### PROBLEM TO WORK ON
Only the count is expected: the number of lines below that contain "BELT".

......

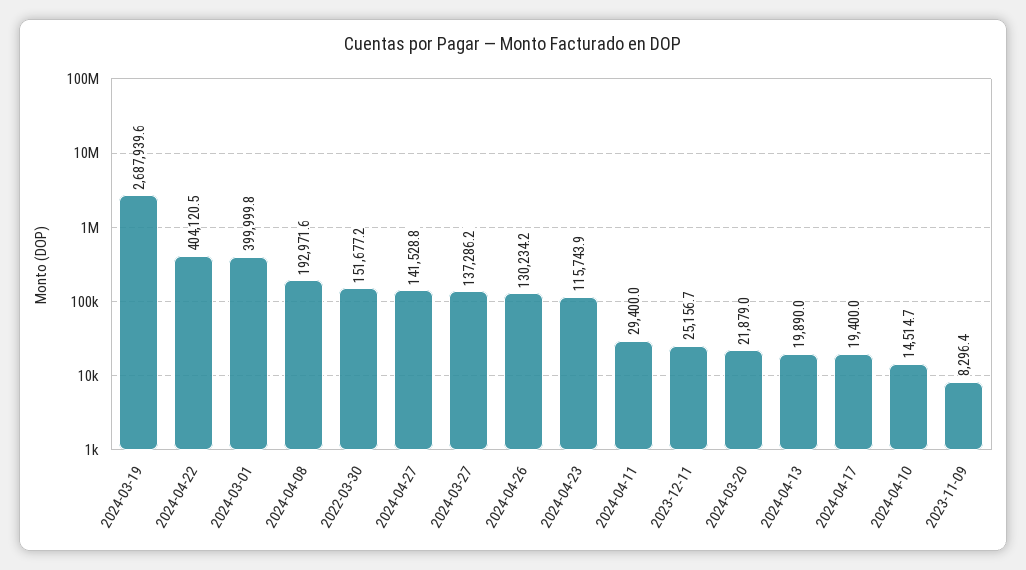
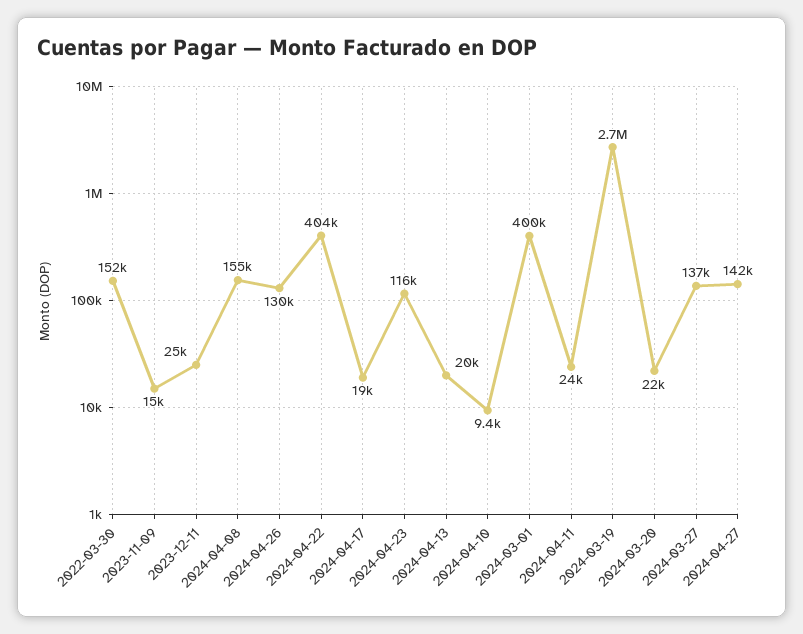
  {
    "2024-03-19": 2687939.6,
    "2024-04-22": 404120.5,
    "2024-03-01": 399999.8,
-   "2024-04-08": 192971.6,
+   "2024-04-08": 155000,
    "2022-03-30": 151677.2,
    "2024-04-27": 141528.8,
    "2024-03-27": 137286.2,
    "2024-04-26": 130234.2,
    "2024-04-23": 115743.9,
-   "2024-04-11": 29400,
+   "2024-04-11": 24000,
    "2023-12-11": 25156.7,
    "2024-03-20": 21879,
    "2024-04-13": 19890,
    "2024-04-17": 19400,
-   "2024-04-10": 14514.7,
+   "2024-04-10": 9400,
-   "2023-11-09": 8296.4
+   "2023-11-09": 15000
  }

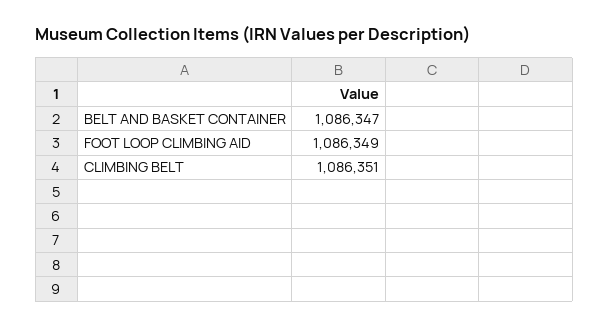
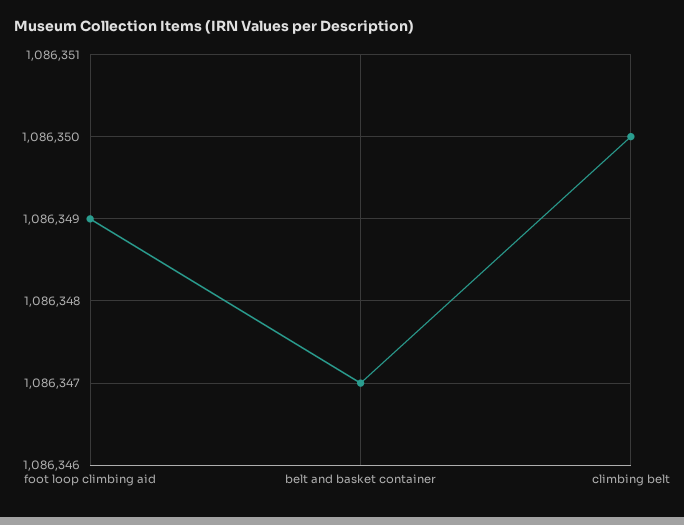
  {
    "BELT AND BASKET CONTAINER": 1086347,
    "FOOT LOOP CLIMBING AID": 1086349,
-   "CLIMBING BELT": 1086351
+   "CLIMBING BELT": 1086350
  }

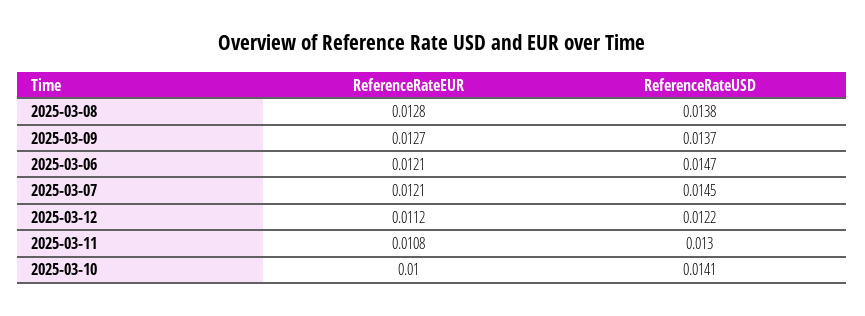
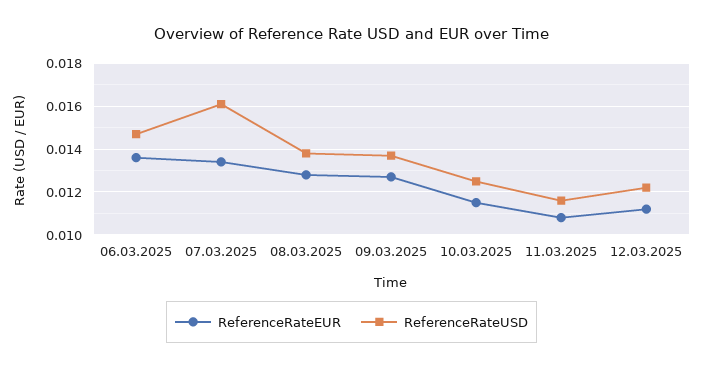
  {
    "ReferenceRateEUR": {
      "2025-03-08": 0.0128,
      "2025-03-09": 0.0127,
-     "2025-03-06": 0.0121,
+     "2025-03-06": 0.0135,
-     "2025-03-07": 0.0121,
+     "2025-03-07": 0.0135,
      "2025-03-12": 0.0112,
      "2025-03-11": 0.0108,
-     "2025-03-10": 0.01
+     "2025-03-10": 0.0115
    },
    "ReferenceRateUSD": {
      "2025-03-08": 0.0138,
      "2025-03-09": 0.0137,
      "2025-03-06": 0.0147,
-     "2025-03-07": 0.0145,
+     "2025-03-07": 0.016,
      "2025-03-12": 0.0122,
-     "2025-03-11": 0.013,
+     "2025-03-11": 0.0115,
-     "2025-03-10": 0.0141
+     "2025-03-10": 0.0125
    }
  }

......

### YOUR RESPONSE
3